Allocasuarina humilis, commonly known as dwarf sheoak, is a species of flowering plant in the family Casuarinaceae and is endemic to the south-west of Western Australia. It is an erect or spreading dioecious or monoecious shrub that has its leaves reduced to scales in whorls of five to seven, the mature fruiting cones 12–22 mm long containing winged seeds (samaras) 5–6 mm long.

==Description==
Allocasuarina humilis is an erect or spreading, dioecious or monoecious shrub that typically grows to a height of 0.2–2 m. Its needle-like branchlets are more or less erect, up to 120 mm long, the leaves reduced to scale-like teeth 0.4–0.5 mm long, arranged in whorls of five to seven around the branchlets. The branchlets are smooth and sometimes waxy.
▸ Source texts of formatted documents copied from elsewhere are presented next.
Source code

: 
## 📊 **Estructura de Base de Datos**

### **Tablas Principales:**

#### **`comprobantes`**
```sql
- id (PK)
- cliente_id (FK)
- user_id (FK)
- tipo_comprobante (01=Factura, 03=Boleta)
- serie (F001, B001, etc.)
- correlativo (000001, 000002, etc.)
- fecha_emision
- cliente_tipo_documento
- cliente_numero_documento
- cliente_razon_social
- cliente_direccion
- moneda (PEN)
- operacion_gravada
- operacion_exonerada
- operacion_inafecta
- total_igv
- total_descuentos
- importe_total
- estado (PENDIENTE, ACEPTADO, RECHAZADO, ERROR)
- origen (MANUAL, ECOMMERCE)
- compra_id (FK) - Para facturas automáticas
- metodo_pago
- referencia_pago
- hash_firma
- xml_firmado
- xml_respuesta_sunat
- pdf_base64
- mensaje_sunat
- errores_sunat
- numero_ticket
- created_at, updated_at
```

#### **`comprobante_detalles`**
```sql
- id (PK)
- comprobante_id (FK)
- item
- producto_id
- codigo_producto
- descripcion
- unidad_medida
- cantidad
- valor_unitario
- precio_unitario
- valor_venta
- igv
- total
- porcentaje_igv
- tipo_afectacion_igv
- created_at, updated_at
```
The sections of branchlet between the leaf whorls (the "articles") are mostly 3–6 mm long and 0.8–1.2 mm wide. Male flowers are arranged in spikes 6–18 mm long, in whorls of 12 to 16 per centimetre (per 0.39 in.), the anthers 0.7–0.8 mm long. Flowering occurs from May to November, and the mature cones are sessile, 12–22 mm long and 10–17 mm in diameter containing samaras 5–6 mm long with a short wing.

==Taxonomy==
This sheoak was first formally described in 1841 by Christoph Friedrich Otto and Albert Gottfried Dietrich, who gave it the name Casuarina humilis in their book Allgemeine Gartenzeitung. In 1982, Lawrie Johnson transferred it to the new genus Allocasuarina as A. humilis in the Journal of the Adelaide Botanic Gardens. The specific epithet (humilis) means "low, or low-growing".

A 2003 molecular study of the family Casuarinaceae showed dwarf sheoak and horned sheoak (A. thuyoides) to be sister taxa, and form a clade with A. thuyoides, A. microstachya, karri oak (A. decussata) and western sheoak (A. fraseriana), all from Western Australia.

==Distribution and habitat==
Allocasuarina humilis is found across southwest Western Australia, from the Murchison River in the north, to the south coast, where it extends eastwards to Israelite Bay. It grows on sand, sand over laterite, gravel, or clay.

==Use in horticulture==
Allocasuarina humilis adapts readily to cultivation. Versatile, it tolerates a wide range of soils, including those with some alkalinity, and prefers a sunny aspect. Tolerant of some exposure to coastal conditions, it is also planted for erosion control and as a windbreak. Unlike many Australian native plants, it is relatively tolerant of phosphates to some degree in cultivation.